Lange nach ihrem Tod: „Mevlüde Anne“ wird Namensgeberin eines neues Vereins

Als Mevlüde Genç noch lebte, war sie nicht nur die moralische Instanz ihrer Familie, sondern auch eine der wichtigsten Stimmen der Bundesrepublik Deutschland gegen Hass und für Versöhnung. Nach dem rechtsextremen Brandanschlag von Solingen im Mai 1993, bei dem fünf Mitglieder ihrer Familie ums Leben kamen, erhob sie sich nicht zum Racheengel, sondern zur Friedensbotschafterin. Diese Rolle wird ihr auch lange nach ihrem Tod zuteil.
Seit ihrem Tod im Oktober 2022 ist eine Lücke entstanden, die mehr ist als eine familiäre. Es ist eine Lücke im öffentlichen Gedächtnis. Um diesem Verlust aktiv zu begegnen, hat ihre Familie nun den Verein Mevlüde Genç e.V. gegründet. Die Kinder und Enkelkinder von Mevlüde Genç – namentlich ihr ältester Sohn Kamil Genç sowie Özlem Genç-Evran und Cihat Genç – wollen ihr Vermächtnis sichern, weitertragen und neue Räume für Erinnerung, Bildung und Empowerment schaffen.

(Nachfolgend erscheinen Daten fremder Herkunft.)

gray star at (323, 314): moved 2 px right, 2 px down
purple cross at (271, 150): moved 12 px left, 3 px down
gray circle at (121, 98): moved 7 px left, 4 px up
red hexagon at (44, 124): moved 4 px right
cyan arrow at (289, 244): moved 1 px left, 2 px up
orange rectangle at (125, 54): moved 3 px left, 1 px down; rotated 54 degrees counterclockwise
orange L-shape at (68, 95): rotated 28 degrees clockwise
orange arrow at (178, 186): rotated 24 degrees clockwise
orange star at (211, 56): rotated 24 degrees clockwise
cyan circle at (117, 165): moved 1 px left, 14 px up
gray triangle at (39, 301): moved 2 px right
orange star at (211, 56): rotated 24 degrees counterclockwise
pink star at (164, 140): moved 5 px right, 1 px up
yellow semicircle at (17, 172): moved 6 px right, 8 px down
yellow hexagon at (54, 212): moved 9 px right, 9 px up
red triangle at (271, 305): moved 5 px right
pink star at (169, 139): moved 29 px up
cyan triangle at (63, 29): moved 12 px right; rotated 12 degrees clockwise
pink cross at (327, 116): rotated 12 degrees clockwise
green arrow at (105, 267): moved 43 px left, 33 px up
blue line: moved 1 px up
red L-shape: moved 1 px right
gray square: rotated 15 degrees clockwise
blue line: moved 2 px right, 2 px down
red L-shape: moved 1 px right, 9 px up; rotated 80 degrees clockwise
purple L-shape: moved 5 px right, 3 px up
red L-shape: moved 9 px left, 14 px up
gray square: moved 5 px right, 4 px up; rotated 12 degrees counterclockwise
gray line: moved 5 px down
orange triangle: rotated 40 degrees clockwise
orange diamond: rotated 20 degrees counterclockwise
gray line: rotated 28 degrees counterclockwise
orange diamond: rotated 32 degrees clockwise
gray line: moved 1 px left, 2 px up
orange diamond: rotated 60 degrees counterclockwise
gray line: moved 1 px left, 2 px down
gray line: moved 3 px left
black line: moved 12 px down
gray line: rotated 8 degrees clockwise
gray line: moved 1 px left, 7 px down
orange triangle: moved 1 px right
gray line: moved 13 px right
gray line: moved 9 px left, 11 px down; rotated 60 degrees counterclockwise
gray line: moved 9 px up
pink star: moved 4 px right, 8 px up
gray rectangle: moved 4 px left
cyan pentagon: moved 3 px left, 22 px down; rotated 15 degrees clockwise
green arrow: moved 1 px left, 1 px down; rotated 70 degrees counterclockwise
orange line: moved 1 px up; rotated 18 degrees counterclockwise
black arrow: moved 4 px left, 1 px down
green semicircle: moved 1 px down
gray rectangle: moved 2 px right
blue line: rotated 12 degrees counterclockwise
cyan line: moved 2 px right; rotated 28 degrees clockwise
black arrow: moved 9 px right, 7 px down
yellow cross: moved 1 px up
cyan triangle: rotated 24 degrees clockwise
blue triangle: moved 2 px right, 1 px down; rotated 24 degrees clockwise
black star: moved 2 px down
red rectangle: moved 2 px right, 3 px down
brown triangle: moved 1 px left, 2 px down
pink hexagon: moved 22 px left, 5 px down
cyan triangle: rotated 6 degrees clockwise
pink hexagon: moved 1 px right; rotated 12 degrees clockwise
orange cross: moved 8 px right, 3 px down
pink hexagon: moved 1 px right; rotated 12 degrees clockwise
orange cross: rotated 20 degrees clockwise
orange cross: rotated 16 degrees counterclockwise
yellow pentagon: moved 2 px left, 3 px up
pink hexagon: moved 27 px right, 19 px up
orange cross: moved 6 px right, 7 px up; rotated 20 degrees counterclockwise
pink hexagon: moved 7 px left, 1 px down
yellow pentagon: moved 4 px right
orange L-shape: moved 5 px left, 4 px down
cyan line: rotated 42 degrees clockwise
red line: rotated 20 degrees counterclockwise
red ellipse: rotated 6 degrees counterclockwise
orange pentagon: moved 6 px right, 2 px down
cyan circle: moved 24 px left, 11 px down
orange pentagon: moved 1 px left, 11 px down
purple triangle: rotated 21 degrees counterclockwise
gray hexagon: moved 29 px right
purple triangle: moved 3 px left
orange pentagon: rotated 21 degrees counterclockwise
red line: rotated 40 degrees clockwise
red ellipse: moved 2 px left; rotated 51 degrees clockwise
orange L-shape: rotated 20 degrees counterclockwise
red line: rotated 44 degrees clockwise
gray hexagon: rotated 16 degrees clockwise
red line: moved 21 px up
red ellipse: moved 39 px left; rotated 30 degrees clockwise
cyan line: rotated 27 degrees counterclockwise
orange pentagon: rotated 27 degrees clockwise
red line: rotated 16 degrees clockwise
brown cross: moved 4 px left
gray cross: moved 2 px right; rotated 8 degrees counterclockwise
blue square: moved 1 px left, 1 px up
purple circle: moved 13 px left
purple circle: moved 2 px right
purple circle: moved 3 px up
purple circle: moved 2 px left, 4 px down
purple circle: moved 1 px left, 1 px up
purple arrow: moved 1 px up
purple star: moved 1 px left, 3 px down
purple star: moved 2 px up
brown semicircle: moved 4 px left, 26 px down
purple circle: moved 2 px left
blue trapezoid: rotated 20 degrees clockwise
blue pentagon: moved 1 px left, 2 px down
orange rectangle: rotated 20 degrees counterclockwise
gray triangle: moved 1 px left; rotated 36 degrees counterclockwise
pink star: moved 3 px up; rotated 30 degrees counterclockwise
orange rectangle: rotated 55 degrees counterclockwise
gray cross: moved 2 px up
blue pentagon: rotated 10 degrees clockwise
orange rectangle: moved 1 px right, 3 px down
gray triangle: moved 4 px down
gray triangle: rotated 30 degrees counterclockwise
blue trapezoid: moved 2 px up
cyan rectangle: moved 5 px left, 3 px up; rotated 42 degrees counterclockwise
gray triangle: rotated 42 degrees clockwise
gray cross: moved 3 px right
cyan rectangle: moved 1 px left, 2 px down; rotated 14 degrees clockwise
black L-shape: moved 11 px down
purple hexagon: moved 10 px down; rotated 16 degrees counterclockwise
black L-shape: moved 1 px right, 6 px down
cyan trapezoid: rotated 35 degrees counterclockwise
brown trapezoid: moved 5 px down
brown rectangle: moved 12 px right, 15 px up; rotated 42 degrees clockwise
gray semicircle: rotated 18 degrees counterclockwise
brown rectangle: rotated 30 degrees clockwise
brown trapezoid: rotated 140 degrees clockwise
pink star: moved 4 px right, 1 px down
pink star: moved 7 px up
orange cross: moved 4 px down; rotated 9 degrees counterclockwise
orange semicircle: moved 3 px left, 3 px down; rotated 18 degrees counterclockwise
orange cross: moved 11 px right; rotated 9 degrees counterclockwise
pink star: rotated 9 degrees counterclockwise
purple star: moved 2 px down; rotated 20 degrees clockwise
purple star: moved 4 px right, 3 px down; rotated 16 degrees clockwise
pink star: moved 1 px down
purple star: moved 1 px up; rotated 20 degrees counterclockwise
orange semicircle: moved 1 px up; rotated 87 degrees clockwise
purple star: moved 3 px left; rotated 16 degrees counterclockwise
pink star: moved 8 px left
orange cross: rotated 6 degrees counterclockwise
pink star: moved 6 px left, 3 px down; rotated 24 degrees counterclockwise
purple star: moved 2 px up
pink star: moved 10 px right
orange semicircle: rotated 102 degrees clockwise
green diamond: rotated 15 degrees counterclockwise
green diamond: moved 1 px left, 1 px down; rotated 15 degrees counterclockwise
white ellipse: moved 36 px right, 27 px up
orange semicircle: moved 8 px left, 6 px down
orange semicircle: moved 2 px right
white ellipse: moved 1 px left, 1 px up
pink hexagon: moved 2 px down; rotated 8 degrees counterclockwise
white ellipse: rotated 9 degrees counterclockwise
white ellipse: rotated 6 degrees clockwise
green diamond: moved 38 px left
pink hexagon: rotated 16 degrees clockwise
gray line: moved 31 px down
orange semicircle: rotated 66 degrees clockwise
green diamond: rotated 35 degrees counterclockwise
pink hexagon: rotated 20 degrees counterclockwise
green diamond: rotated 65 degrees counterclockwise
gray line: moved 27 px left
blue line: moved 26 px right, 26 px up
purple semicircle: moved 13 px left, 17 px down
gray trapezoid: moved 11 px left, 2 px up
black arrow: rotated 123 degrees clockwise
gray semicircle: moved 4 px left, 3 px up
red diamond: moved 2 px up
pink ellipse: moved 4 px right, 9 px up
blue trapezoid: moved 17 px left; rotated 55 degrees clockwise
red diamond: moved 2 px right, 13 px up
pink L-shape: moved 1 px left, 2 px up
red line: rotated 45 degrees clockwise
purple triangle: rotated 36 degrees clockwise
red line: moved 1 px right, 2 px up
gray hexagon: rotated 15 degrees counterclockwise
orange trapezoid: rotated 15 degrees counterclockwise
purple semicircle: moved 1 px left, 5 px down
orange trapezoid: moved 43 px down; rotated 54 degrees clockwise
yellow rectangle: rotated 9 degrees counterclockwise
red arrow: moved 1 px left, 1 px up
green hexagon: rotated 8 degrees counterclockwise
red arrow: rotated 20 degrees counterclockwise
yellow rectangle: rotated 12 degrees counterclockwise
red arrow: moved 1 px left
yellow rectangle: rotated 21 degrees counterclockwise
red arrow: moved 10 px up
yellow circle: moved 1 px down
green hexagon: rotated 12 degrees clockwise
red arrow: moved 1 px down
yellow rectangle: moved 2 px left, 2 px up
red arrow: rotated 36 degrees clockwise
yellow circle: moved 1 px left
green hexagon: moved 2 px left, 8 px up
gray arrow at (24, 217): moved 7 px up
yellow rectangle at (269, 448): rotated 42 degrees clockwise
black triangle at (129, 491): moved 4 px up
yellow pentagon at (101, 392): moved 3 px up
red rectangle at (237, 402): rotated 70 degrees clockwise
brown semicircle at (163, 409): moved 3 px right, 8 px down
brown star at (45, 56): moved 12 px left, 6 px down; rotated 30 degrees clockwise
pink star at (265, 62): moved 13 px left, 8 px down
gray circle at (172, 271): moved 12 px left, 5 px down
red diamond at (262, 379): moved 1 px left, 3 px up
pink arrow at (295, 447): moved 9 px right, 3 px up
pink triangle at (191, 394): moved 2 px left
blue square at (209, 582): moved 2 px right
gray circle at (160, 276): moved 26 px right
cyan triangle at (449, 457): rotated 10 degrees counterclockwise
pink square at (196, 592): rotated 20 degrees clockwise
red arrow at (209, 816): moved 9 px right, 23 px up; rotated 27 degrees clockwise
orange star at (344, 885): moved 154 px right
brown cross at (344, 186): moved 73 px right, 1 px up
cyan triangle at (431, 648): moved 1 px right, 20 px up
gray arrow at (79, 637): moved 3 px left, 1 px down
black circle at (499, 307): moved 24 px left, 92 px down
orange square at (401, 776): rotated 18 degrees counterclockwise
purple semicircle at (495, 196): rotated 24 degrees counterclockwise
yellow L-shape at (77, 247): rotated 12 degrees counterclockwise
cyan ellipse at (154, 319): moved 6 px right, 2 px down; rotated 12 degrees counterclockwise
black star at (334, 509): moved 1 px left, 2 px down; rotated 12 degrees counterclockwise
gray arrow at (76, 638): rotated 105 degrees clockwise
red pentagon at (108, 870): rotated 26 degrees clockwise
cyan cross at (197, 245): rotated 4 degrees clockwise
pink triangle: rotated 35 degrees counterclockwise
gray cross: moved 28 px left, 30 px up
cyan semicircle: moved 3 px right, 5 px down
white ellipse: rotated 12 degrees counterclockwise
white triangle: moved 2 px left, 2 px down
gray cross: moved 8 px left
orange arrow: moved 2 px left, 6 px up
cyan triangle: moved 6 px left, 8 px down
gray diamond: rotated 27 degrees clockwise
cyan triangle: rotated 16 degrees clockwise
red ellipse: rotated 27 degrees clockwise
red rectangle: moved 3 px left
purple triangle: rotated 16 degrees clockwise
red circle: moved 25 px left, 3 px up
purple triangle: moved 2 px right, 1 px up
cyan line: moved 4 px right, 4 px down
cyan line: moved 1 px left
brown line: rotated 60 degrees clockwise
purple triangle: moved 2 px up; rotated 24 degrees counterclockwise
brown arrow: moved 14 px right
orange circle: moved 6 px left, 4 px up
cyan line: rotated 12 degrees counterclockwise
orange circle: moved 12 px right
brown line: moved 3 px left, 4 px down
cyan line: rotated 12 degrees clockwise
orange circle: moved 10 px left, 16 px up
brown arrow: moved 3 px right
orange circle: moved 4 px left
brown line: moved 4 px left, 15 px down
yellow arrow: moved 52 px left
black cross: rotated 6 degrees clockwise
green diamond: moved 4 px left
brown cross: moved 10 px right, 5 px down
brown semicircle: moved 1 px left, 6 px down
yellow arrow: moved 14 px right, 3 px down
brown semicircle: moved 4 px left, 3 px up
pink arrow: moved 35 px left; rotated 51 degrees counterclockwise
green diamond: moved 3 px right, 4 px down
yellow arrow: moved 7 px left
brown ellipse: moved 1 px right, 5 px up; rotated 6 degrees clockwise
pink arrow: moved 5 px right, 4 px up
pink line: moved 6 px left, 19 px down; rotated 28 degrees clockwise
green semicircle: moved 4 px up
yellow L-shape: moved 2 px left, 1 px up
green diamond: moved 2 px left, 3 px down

Die Botschaft weitertragen
Auf der Vereinswebseite formulieren die Mitglieder ein klares Ziel: „Unser Verein wurde gegründet, um die wertvollen Botschaften von Mevlüde Anne weiterzutragen: Botschaften der Versöhnung, des Zusammenhalts und des friedlichen Zusammenlebens.“
Diese Botschaft wird konkret durch verschiedene Projekte. Allen voran durch die jährliche Mevlüde-Genç-Rede, die künftig immer am 29. Mai stattfinden soll – dem Jahrestag des Brandanschlags. Eingeladen werden herausragende Persönlichkeiten, die sich für die Ideale von Genç stark machen. Die erste Mevlüde-Genç-Rede hielt 2024 Ferda Ataman, die unabhängige Bundesbeauftragte für Antidiskriminierung.
Erinnern heißt handeln
Der Verein will nicht nur für Worte stehen, sondern auch für Taten. In der Bildungsarbeit und Gedenkkultur engagiert er sich mit Schulworkshops, Podiumsdiskussionen und der Mitorganisation des Gedenktags in Solingen. Damit wird die Erinnerung wachgehalten und in konkrete antirassistische Arbeit überführt.
Ein besonderes Symbolprojekt ist der geplante Wiederaufbau des Hauses in der Unteren Wernerstraße, das beim Anschlag 1993 zerstört wurde. Es soll ein Ort des Gedenkens, des Lernens und der Begegnung entstehen. Ein Mahnmal gegen das Vergessen – und für die Zukunft.
Mevlüde Genç Fellowship: Gegen antimuslimischen Rassismus
Mit dem neu gestarteten Mevlüde Genç Fellowship geht der Verein noch einen Schritt weiter: Es ist ein bundesweites Förderprogramm, das gezielt junge Menschen stärkt, die selbst von antimuslimischem Rassismus betroffen sind und aktiv in ihren Communities Veränderung bewirken wollen.
Das Programm wird unterstützt vom Bundesministerium für Familie, Senioren, Frauen und Jugend (BMFSFJ) und der Landeszentrale für politische Bildung NRW im Rahmen von „Demokratie leben!“. In einem intensiven Jahresprogramm erhalten Fellows nicht nur Weiterbildung, sondern auch Mentoring, Coaching und die Möglichkeit, ein eigenes Projekt umzusetzen.
Das Ziel: Junge Vorbilder befähigen, lokal wie bundesweit Wirkung zu entfalten – ganz im Geiste von Mevlüde Genç.
Bewerbungsschluss für das Fellowship ist der 8. Juli 2025.